A short answer to this question is that there are certain details in the Iliad – mainly in Book II – that suggest a Mycenaean or pre-Dark Age origin to the story. Such an origin is arguably consistent with the surviving appearance, and apparent destruction in about 1250 BC, of the walls and towers of what is usually called Troy VI. Indeed, if you stand at the excavated eastern gate of Troy VI, you are probably as close to the death of Hector as time and knowledge will ever permit. The details in the Iliad that take us far back in time, perhaps beyond the Dorian Dark Age, include the social structure of kingly leaders and their homes; place names of cities unknown in Classical antiquity but rediscovered by modern archaeologists; the high value always put upon bronze (not the later iron) armour; the descriptions of certain artefacts that match archaeological finds (such as the famous boar-tusk helmet found at Knossos and exactly described in the Iliad, X.260–65); and the topography of the Troad.
The Troad comprises the large area of land south of Troy, including the range of hills centred on Mount Ida and the river system of the Scamander and the Simoeis, and the plain of Troy to the north and north-west of the city. But to make sense of the position of the Greek fleet and fighting as described by Homer, it has to be understood that a large part of what is now flat agricultural land to the north was then a bay of the sea accessible from the Hellespont and separated from the Aegean by the Sigeum Ridge. Once we understand this, much of Homer’s narrative fits the topography.
But in tracing the source of the Trojan War legends to a real conflict in about 1250 BC between (maybe) Mycenaean Greeks and (maybe) a powerful outpost of the Hittite Empire, it cannot be emphasized strongly enough that the eventual written narrative was constructed after the vagaries of about five hundred years of oral, bardic transmission and elaboration, during which time the stability of written records did not exist. In the Iliad there is only one reference to writing, and the reference makes it clear that writing is suspect, if not as a black art, then certainly as a means of causing secret mischief. King Proteus, wishing to kill Bellerophon but lacking confidence to do so himself, sent him into Lycia and gave him ‘fatal tokens, scratching in a folded tablet signs many and deadly, and ordered him to show them to his father-in-law, so that he might perish’.

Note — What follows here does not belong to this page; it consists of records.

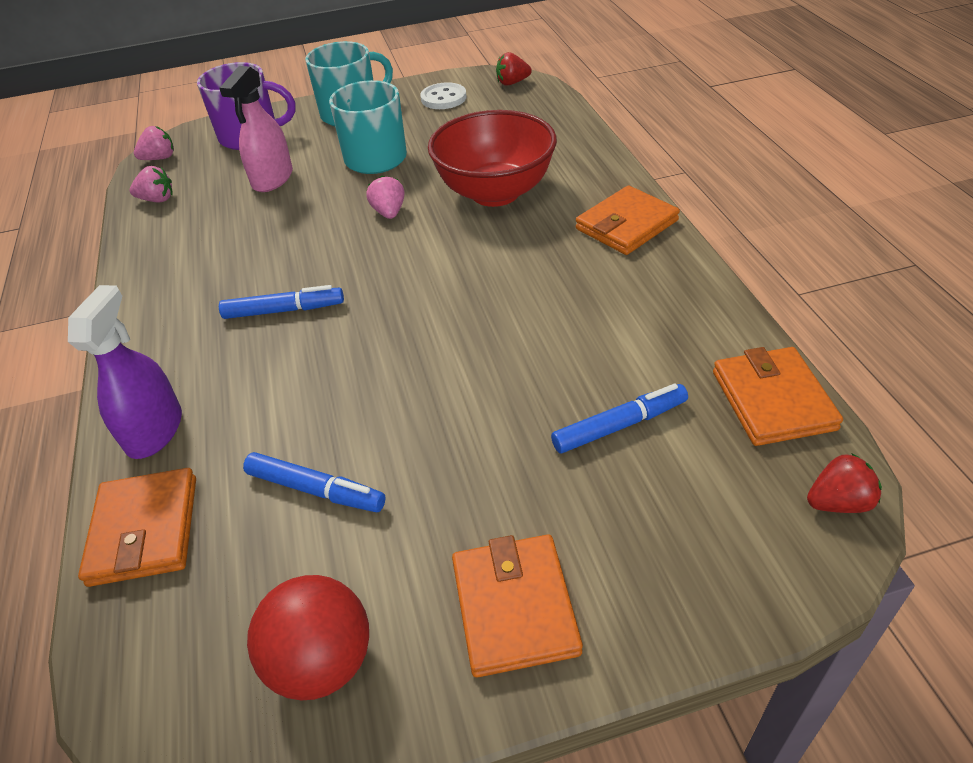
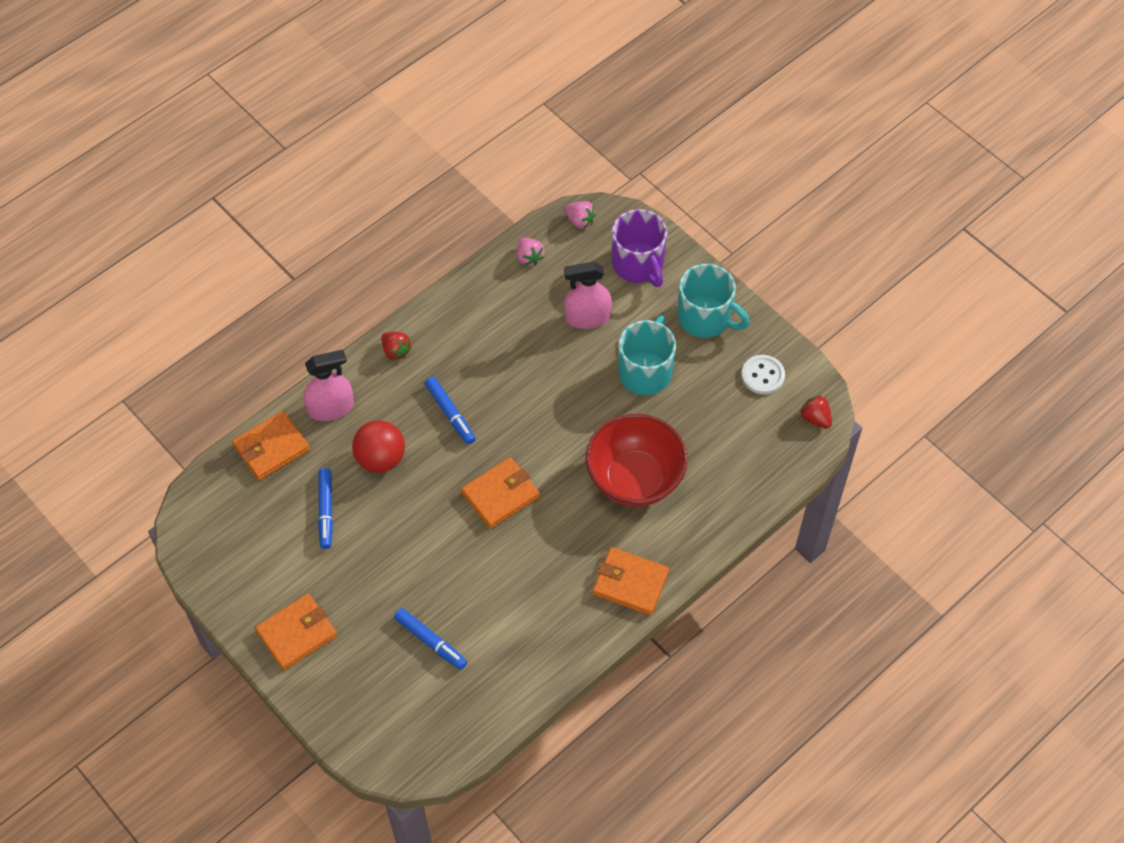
camera: 60 degrees right, 15 degrees up
purple spray bottle [68,285,182,459] -> pink spray bottle [304,350,354,421]
red ball [247,575,369,700] -> red ball moved to [352,420,405,473]
pink strawberry [366,176,405,219] -> none
orange wallet [713,347,843,446] -> orange wallet moved to [461,457,540,529]
red strawberry [807,453,882,513] -> red strawberry moved to [381,332,412,360]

So was there some real, if remote, historical conflict in which the Trojan War legends had their origin? Very probably, yes. Was the transmission of these legends over a period of five hundred years written or oral? Oral. How, then, did the vast and wonderful works of literature always attributed to Homer come into being?
It has sometimes been asked whether there was ever a single man called ‘Homer’ who put the two epics together. Perhaps there were two Homers: a younger and more vigorous man, acutely aware of human passions and conflicts, who wrote the Iliad; and another man, older, more world-weary and in search of a domestic resolution of conflict at the end of life, who wrote the Odyssey.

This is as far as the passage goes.